* Problem
Extend the text about the Leonard Knight documentary by writing the next part, picking up right after its final sentence.

* Source document
Leonard Knight: A Man & His Mountain is a 2015 documentary film directed by Andrew Blake Doyle, about the life and message of American outsider artist Leonard Knight and his visionary environment known as Salvation Mountain.

Synopsis

Salvation Mountain is a huge piece of artwork  made of adobe, straw, auto parts and a tangle of trees covered with thousands of cans of paint.
It encompasses numerous murals and areas painted with Christian sayings and Bible verses, though its philosophy was built around the Sinner's Prayer.

Focused around Leonard Knight and Salvation Mountain's simple message of "God Is Love", the film follows Knight's thirty year journey and his convicted dedication to spread that message. Hosted by actress Julianna Barninger, the documentary starts from the premise of asking the question: "If you had something to say to the world, how would you do it?"

* Collected data
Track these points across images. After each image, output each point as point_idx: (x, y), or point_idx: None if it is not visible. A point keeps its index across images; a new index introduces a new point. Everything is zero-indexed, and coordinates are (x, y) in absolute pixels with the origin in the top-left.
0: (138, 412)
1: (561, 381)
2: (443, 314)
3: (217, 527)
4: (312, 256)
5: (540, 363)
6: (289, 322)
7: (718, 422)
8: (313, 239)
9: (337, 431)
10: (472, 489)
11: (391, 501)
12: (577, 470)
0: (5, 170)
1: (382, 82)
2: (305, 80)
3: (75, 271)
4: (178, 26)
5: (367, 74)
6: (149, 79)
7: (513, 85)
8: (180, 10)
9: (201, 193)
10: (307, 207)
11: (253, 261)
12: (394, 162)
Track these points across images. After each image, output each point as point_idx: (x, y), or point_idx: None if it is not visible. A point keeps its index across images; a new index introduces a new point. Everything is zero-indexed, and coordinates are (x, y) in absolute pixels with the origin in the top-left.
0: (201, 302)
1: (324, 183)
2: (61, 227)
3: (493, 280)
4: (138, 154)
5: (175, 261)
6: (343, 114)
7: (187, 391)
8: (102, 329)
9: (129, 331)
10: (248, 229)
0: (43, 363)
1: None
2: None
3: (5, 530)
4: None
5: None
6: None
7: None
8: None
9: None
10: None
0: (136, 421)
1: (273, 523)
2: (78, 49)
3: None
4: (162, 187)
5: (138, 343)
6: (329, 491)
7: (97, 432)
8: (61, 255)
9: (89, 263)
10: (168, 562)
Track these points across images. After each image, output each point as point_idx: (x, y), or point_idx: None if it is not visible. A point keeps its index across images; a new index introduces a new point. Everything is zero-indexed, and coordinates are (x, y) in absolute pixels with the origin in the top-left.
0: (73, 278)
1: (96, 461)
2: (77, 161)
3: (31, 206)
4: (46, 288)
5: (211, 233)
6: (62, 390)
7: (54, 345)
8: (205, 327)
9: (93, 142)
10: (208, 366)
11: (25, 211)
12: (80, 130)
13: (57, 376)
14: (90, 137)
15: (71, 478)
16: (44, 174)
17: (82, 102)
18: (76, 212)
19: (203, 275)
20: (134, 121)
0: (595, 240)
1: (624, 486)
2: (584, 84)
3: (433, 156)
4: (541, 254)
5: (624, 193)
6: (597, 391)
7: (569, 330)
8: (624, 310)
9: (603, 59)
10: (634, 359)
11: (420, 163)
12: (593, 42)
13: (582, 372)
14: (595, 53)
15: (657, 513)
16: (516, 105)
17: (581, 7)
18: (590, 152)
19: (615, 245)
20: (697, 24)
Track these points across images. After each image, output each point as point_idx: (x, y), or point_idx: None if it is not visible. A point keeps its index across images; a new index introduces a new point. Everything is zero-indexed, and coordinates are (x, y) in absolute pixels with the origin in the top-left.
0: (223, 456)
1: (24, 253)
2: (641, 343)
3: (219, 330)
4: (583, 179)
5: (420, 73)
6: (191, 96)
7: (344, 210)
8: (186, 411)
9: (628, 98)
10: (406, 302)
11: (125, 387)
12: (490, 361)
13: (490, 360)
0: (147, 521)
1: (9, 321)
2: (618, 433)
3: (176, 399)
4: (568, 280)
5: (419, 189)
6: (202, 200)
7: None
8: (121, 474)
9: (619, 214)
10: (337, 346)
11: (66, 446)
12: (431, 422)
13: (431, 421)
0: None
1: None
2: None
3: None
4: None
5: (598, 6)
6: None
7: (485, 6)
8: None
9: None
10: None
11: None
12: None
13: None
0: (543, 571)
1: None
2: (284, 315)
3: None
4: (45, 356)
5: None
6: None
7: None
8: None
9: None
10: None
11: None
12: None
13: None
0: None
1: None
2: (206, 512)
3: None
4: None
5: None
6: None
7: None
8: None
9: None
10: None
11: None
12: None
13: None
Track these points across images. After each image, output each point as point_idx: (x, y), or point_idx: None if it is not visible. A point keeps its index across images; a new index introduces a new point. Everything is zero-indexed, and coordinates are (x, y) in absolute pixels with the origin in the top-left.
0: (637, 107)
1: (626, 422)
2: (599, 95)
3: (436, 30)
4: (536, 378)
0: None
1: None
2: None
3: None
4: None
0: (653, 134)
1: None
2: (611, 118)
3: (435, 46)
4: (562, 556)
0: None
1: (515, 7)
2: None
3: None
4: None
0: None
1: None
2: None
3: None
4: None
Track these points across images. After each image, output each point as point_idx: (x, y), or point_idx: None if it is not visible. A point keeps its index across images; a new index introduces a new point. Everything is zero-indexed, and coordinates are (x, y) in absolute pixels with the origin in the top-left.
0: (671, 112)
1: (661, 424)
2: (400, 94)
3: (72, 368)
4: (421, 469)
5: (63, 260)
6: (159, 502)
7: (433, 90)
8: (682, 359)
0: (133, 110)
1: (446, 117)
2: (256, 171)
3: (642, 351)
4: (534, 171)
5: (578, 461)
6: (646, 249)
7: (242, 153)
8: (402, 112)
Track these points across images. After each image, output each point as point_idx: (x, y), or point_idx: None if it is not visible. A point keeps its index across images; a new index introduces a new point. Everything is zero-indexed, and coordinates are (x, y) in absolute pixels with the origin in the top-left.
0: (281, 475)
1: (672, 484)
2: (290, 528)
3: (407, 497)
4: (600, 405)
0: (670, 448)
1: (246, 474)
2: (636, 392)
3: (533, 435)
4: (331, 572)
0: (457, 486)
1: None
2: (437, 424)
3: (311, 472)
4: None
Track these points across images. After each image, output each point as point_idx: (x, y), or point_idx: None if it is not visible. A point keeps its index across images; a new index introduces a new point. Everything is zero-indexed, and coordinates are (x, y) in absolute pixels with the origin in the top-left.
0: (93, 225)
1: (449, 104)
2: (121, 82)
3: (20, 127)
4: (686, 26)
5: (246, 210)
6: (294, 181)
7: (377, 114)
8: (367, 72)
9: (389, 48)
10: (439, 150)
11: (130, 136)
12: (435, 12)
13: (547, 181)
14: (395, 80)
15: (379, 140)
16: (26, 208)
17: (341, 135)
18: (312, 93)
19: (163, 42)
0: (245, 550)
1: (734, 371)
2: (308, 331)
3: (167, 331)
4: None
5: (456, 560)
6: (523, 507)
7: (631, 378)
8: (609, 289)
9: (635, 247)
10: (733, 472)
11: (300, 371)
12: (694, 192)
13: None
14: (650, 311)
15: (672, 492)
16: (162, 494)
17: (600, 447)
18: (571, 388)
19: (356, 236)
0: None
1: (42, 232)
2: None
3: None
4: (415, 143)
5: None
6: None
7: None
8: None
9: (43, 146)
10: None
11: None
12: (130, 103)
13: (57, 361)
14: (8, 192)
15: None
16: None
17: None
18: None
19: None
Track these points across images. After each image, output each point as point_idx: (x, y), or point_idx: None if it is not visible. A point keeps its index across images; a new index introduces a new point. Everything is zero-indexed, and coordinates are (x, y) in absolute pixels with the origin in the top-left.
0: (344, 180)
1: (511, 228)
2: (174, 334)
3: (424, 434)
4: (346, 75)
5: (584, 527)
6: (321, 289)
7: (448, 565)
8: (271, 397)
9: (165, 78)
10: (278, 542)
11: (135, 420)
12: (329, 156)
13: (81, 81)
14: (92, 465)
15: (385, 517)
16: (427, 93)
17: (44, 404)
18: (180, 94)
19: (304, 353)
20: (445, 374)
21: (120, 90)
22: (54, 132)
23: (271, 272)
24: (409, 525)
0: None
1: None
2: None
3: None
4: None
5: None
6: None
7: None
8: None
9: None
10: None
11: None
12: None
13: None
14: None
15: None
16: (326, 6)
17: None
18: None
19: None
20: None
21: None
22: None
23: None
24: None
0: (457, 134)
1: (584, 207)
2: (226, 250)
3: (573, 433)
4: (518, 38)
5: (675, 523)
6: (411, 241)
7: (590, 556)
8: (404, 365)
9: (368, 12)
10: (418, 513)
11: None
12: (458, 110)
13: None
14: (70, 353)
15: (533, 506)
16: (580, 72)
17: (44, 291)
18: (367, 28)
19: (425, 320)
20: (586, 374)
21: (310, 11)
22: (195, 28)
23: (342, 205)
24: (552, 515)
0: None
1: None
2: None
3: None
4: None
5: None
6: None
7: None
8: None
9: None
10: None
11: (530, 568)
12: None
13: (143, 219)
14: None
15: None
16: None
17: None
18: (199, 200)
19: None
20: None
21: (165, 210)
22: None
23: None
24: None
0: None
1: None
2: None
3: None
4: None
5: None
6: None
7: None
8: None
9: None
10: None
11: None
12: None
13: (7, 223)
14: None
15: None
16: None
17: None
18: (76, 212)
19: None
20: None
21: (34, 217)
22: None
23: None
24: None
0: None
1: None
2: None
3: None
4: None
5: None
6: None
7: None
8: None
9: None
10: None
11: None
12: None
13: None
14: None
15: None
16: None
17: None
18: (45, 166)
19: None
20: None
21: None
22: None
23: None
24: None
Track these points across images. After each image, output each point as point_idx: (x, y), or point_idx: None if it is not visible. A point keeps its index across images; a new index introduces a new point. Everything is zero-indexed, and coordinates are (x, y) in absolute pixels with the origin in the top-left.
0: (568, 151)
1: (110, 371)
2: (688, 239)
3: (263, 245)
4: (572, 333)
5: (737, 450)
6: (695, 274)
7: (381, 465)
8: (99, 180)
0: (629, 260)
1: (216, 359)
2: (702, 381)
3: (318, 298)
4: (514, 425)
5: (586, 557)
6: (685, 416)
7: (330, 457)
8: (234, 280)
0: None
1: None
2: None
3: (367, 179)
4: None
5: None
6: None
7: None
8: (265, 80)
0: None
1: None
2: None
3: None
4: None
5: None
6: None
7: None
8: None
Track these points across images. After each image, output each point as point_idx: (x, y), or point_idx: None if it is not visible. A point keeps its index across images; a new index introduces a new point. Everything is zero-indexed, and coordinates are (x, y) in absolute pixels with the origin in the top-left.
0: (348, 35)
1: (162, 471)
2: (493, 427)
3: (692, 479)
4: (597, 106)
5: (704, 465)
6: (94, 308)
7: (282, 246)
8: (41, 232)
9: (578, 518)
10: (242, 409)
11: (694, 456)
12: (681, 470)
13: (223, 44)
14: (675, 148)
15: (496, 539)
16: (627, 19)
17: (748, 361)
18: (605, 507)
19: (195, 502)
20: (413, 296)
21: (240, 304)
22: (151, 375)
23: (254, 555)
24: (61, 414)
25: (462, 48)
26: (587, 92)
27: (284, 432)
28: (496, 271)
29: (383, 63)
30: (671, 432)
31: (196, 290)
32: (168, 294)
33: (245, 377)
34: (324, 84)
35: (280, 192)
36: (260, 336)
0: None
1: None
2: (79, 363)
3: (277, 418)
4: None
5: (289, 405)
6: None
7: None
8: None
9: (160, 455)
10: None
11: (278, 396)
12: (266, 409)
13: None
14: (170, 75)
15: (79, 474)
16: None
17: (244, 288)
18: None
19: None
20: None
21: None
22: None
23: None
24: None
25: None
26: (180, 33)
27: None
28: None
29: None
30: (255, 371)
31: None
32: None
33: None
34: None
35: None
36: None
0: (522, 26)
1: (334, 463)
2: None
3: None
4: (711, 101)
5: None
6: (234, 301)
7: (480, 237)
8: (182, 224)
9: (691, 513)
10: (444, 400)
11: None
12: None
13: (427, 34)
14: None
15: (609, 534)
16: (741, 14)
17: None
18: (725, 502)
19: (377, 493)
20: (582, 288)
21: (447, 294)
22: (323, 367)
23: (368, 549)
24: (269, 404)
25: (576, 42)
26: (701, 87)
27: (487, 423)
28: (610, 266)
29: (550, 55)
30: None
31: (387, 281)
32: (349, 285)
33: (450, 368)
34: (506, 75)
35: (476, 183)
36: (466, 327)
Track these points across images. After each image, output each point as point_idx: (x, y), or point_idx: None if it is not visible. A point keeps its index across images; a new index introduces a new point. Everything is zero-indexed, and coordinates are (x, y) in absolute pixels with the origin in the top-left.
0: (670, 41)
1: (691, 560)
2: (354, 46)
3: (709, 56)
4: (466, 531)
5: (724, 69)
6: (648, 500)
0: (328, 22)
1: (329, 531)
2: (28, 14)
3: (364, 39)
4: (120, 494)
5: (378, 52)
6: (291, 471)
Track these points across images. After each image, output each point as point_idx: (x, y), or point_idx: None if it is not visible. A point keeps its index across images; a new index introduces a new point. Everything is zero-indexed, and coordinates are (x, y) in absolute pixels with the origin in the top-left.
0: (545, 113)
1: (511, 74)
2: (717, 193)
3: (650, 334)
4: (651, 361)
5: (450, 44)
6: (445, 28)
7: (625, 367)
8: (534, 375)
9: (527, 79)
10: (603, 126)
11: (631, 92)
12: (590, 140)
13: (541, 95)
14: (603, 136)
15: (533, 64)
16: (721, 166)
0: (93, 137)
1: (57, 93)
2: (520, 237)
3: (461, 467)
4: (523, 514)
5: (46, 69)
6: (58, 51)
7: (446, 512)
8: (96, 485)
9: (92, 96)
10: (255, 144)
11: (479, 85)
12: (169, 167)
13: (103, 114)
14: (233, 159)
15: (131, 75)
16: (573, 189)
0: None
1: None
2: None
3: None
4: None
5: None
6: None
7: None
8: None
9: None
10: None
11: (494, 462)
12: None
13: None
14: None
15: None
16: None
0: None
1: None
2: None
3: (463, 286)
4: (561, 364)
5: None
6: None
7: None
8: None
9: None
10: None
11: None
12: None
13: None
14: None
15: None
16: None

* Exercise result
The film presents Knight's initial idea and failed attempt of making a hot-air balloon with the "God Is Love" message on the side of it; through the creation of Salvation Mountain; and concludes with footage of Knight's funeral and his memorial service held at the mountain. As the film progresses through Knight's life and his desire to spread his message, it uses a series of "man on the street" interviews interspersed throughout the film to pose questions and explore larger concepts on God and love.

The documentary features interviews with a number of people, including Knight himself; caretakers Kevin Eubank and Mike Phippen; and photojournalist Aaron Huey. This film includes one of Knight's final interviews; one of caretaker Kevin Eubank's final interviews; and a walk-thru tour of Salvation Mountain given by Knight himself.

Production

The film was released in November 2015 with screenings at Salvation Mountain and various churches, with future film festival screenings planned for 2016. Released in association with the Salvation Mountain Board of Directors, a portion of the film's proceeds – $4 from every purchase – is earmarked for the preservation of Salvation Mountain.

The original working title for the production was A Man and His Mountain: The Story of Leonard Knight.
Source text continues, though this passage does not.